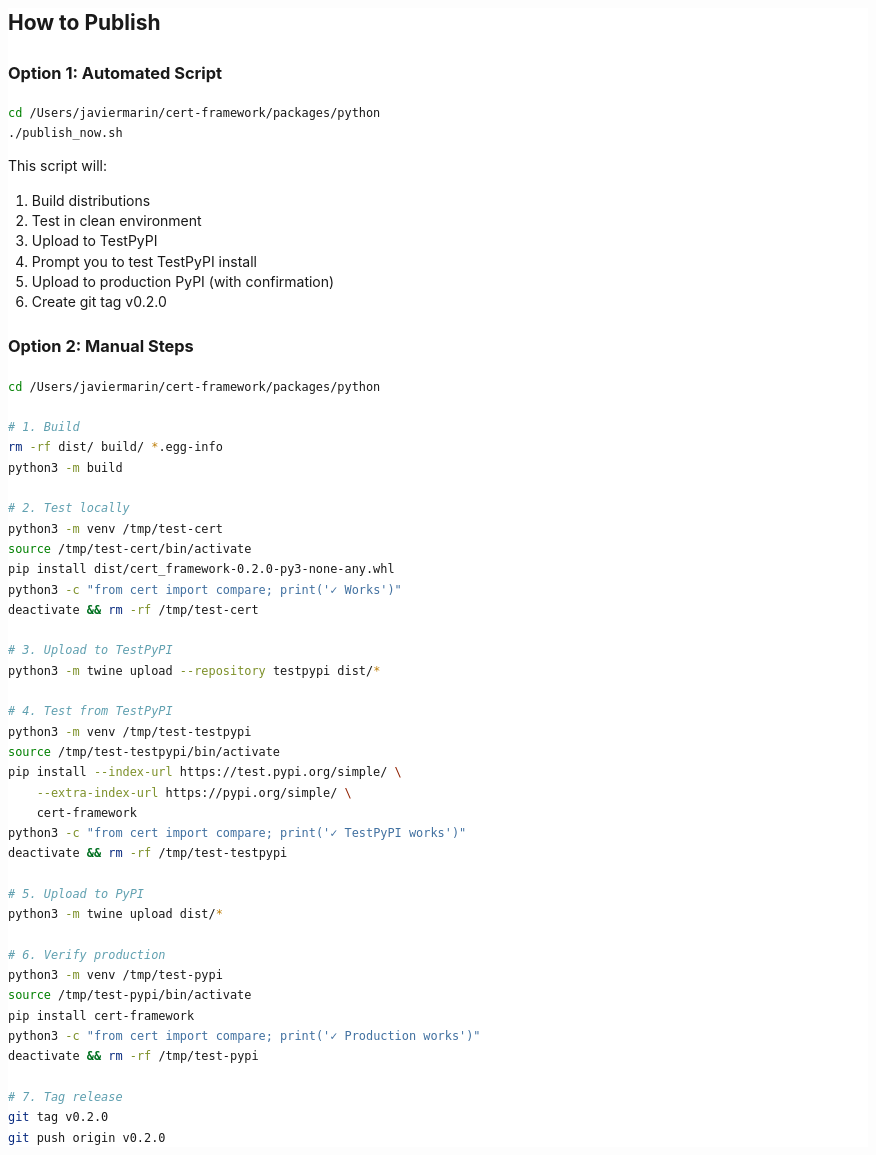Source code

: ## How to Publish

### Option 1: Automated Script

```bash
cd /Users/javiermarin/cert-framework/packages/python
./publish_now.sh
```

This script will:
1. Build distributions
2. Test in clean environment
3. Upload to TestPyPI
4. Prompt you to test TestPyPI install
5. Upload to production PyPI (with confirmation)
6. Create git tag v0.2.0

### Option 2: Manual Steps

```bash
cd /Users/javiermarin/cert-framework/packages/python

# 1. Build
rm -rf dist/ build/ *.egg-info
python3 -m build

# 2. Test locally
python3 -m venv /tmp/test-cert
source /tmp/test-cert/bin/activate
pip install dist/cert_framework-0.2.0-py3-none-any.whl
python3 -c "from cert import compare; print('✓ Works')"
deactivate && rm -rf /tmp/test-cert

# 3. Upload to TestPyPI
python3 -m twine upload --repository testpypi dist/*

# 4. Test from TestPyPI
python3 -m venv /tmp/test-testpypi
source /tmp/test-testpypi/bin/activate
pip install --index-url https://test.pypi.org/simple/ \
    --extra-index-url https://pypi.org/simple/ \
    cert-framework
python3 -c "from cert import compare; print('✓ TestPyPI works')"
deactivate && rm -rf /tmp/test-testpypi

# 5. Upload to PyPI
python3 -m twine upload dist/*

# 6. Verify production
python3 -m venv /tmp/test-pypi
source /tmp/test-pypi/bin/activate
pip install cert-framework
python3 -c "from cert import compare; print('✓ Production works')"
deactivate && rm -rf /tmp/test-pypi

# 7. Tag release
git tag v0.2.0
git push origin v0.2.0
```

[DESCRIPTION OF THE TASK]
You need to restate all of the entries above exactly and leave the pictures behind.

[ANSWER FOR THIS EXERCISE]
Source code

: ## How to Publish

### Option 1: Automated Script

```bash
cd /Users/javiermarin/cert-framework/packages/python
./publish_now.sh
```

This script will:
1. Build distributions
2. Test in clean environment
3. Upload to TestPyPI
4. Prompt you to test TestPyPI install
5. Upload to production PyPI (with confirmation)
6. Create git tag v0.2.0

### Option 2: Manual Steps

```bash
cd /Users/javiermarin/cert-framework/packages/python

# 1. Build
rm -rf dist/ build/ *.egg-info
python3 -m build

# 2. Test locally
python3 -m venv /tmp/test-cert
source /tmp/test-cert/bin/activate
pip install dist/cert_framework-0.2.0-py3-none-any.whl
python3 -c "from cert import compare; print('✓ Works')"
deactivate && rm -rf /tmp/test-cert

# 3. Upload to TestPyPI
python3 -m twine upload --repository testpypi dist/*

# 4. Test from TestPyPI
python3 -m venv /tmp/test-testpypi
source /tmp/test-testpypi/bin/activate
pip install --index-url https://test.pypi.org/simple/ \
    --extra-index-url https://pypi.org/simple/ \
    cert-framework
python3 -c "from cert import compare; print('✓ TestPyPI works')"
deactivate && rm -rf /tmp/test-testpypi

# 5. Upload to PyPI
python3 -m twine upload dist/*

# 6. Verify production
python3 -m venv /tmp/test-pypi
source /tmp/test-pypi/bin/activate
pip install cert-framework
python3 -c "from cert import compare; print('✓ Production works')"
deactivate && rm -rf /tmp/test-pypi

# 7. Tag release
git tag v0.2.0
git push origin v0.2.0
```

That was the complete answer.